• [Task objective] Below are some records; work out how many of their lines contain "your" and give the number only.

⁂

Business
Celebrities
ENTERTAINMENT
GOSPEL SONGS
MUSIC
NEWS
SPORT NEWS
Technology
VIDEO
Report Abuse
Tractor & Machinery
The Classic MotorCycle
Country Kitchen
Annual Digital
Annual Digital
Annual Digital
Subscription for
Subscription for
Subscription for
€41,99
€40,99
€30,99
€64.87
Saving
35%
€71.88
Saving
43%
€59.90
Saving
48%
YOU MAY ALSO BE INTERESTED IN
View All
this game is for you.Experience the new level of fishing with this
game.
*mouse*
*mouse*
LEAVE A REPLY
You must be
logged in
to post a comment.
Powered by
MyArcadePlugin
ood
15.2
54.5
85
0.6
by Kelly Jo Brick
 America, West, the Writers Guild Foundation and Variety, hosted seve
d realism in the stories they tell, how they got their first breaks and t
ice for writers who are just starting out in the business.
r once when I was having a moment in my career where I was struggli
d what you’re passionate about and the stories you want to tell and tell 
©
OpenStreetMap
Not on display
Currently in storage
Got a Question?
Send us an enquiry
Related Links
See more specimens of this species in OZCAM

⁂

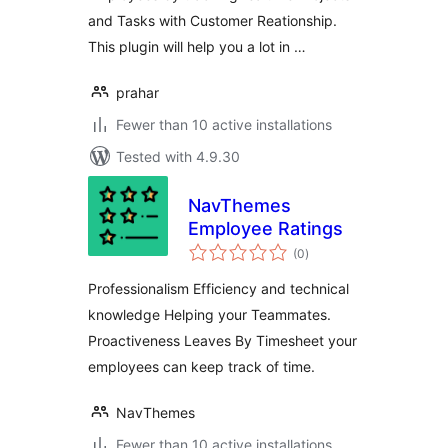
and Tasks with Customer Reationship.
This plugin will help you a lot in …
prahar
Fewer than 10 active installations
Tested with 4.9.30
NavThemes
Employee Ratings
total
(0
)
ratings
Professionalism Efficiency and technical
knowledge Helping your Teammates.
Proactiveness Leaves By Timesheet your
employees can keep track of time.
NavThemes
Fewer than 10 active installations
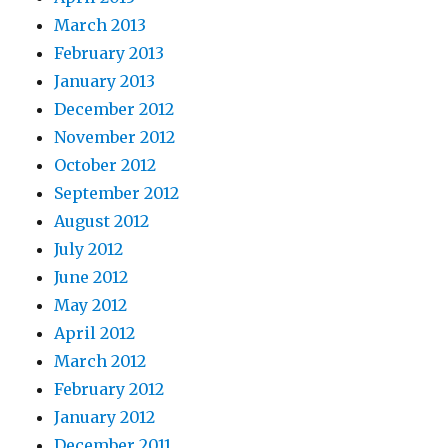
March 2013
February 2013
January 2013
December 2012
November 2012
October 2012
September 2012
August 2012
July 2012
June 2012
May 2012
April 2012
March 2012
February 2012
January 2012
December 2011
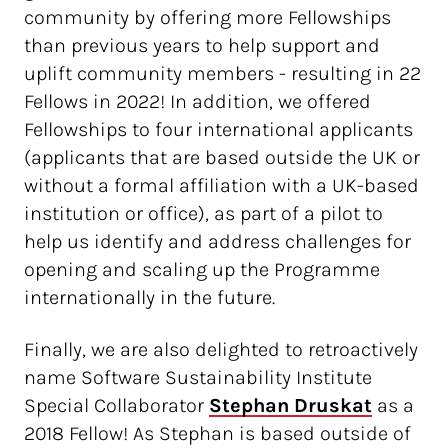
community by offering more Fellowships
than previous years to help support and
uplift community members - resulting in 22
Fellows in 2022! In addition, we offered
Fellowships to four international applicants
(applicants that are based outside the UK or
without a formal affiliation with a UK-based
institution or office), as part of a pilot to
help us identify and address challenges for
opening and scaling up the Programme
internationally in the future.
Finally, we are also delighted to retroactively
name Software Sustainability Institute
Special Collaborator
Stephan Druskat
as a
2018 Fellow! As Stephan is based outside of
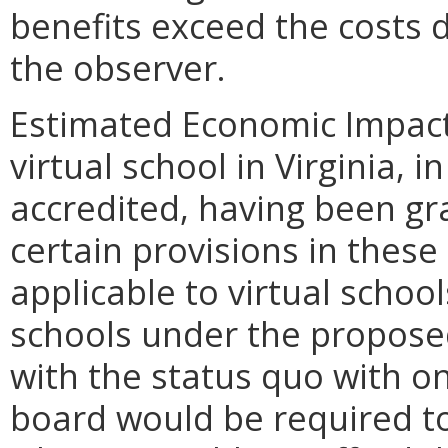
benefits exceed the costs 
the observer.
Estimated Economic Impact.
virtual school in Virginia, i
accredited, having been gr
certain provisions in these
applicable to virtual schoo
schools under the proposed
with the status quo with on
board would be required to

⁂

• [The answer] 2